You are cordially invited to a lecture by Dr. Fabrice Nemouchi from CEA-LETI on Friday, the 20th of September. The title of the lecture is ' 3D integration the building blocks of upcoming technologies'. The abstract of the lecture and the short CV of Dr. Nemouchi are provided below.
Location: The seminar hall of the Solid-State Electronics division (house 2, floor 1)
Time: 9:00 (sharp), Friday, 20th of Septemebr
Host: Zhen Zhang
Abstract:
The microelectronics industry and CMOS devices development most particularly, encountered drastic challenges on the down scale route in order to fulfil the specific requests that lead to low voltage, low power consumption and/or high performance devices. Thus, continuous modifications of Front-end (FEOL) and Back-end of line (BEOL) have been implemented during the two past decades while the typical pitch size of the device dropped below 90 nm. Moreover, those evolutions offer new paradigms architecture based on the FinFet and FD-SOI CMOS. Since a decade, a strong interest was figure out for the use of the third dimension as enhancer of performance increasing the transistors density at a given node. Indeed, the so-called 3D monolithic architecture or CoolCubeTM, consists in stacking a second transistors level on top of previous FD-SOI MOS layer, benefits on substantial rise of device numbers by cm2. Furthermore, the reduction of interconnects length and associated parasitics granted by the CoolCubeTM technology enables slightly relaxing the transistor dimensions, which is a considerable asset when processing more exotic materials. However, such smart architecture comes across new challenges due to the thermal budget that first process steps of the top transistors inflict to bottom ones. Although the thermal processing of top transistors is currently restricted with the goal of limiting the bottom CMOS degradation, the source and drain contacts appear to be a weak point that required an accurate attention.

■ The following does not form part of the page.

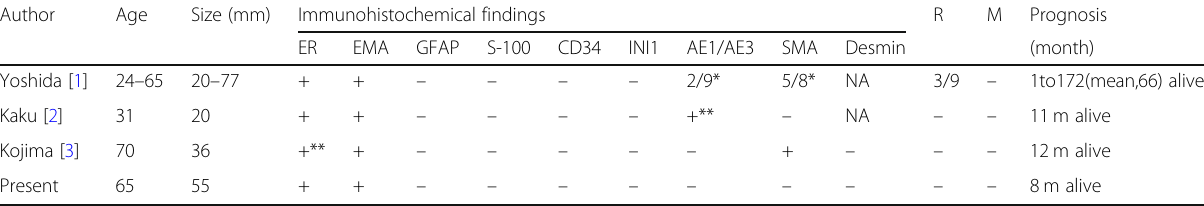
Table 2 Summary of clinical and immunohistochemical findings of previously reported and present cases of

The different approaches have been studied and set up to establish the first 3D circuit with optimize performances on both CMOS tiers:
- Increase the stability of the bottom CMOS and especially focus on the effort salicide module, since it appears as the Achilles’ heel on the first Tiers. Large studies on silicidation process and material behaviors will be presented to stabilize the Si and SiGe metallization.

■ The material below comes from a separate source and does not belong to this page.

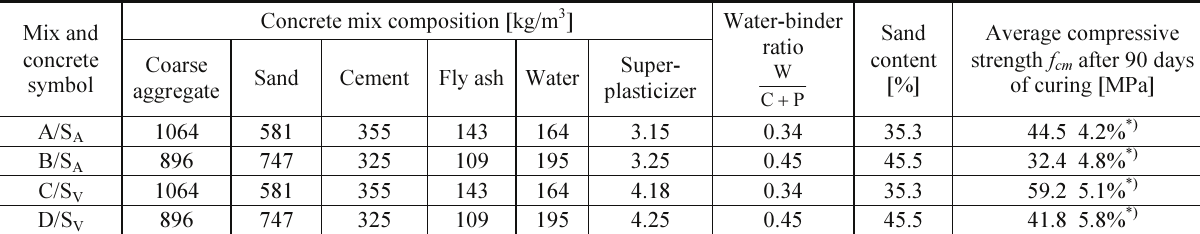
Table 2. Determined rheological properties of concrete mixes Test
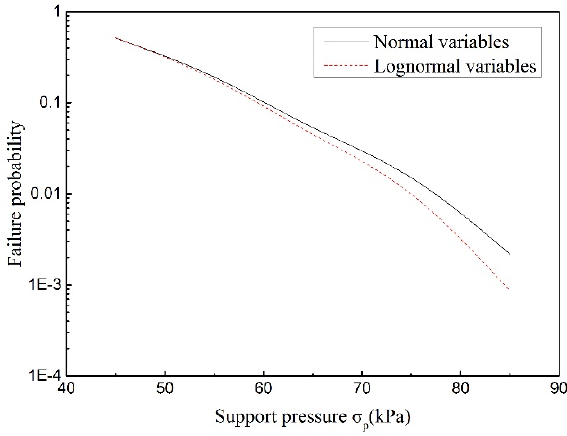
Figure 7. The effect of support pressure on failure probability.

- Decrease the thermal budget required of the upper CMOS transistors processes such as Gate oxide annealing, dopant activation, spacer deposition, Source and drain epitaxies…

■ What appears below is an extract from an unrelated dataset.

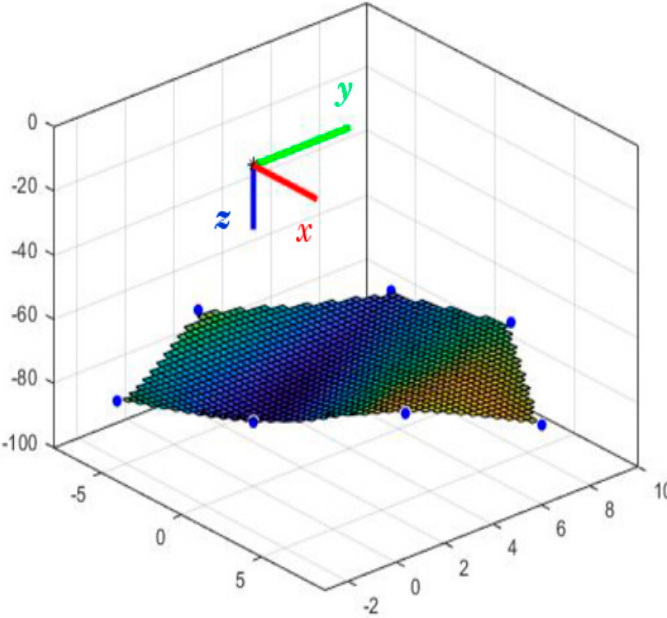
Figure 11. Positions of the end of the fi rst segment. Source: authors.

The presentation will focus on the main studies that was realized on the Si/SiGe 3D monolithic architecture so far.
In a second part, alternative channels could also be considers due to theirs mains properties. Indded, high mobility channels for advanced CMOS nodes have sparked significant interest over the past decade, since a larger drive current compared to Si-channel devices at a fixed gate overdrive allows maintaining the performance power dissipation trade-off while increasing circuit density. Based on their bulk electron and hole mobility, III-V materials (eg InGaAs) and Ge channels are generally considered among the most serious contenders, respectively for nFETs and pFETs. A 3D sequential integration with separately optimized nFET and pFET stages essentially boils down to solving issues of thermal budget compatibility between stages.
In this part, we will review some of the thermal budget constraints related to forming junctions on InGaAs and Ge (doping, epitaxy, intermetallic compound formation), and evaluate the corresponding impact on either a Ge-p-MOS-1st or III-V-nMOS-1st integration schemes.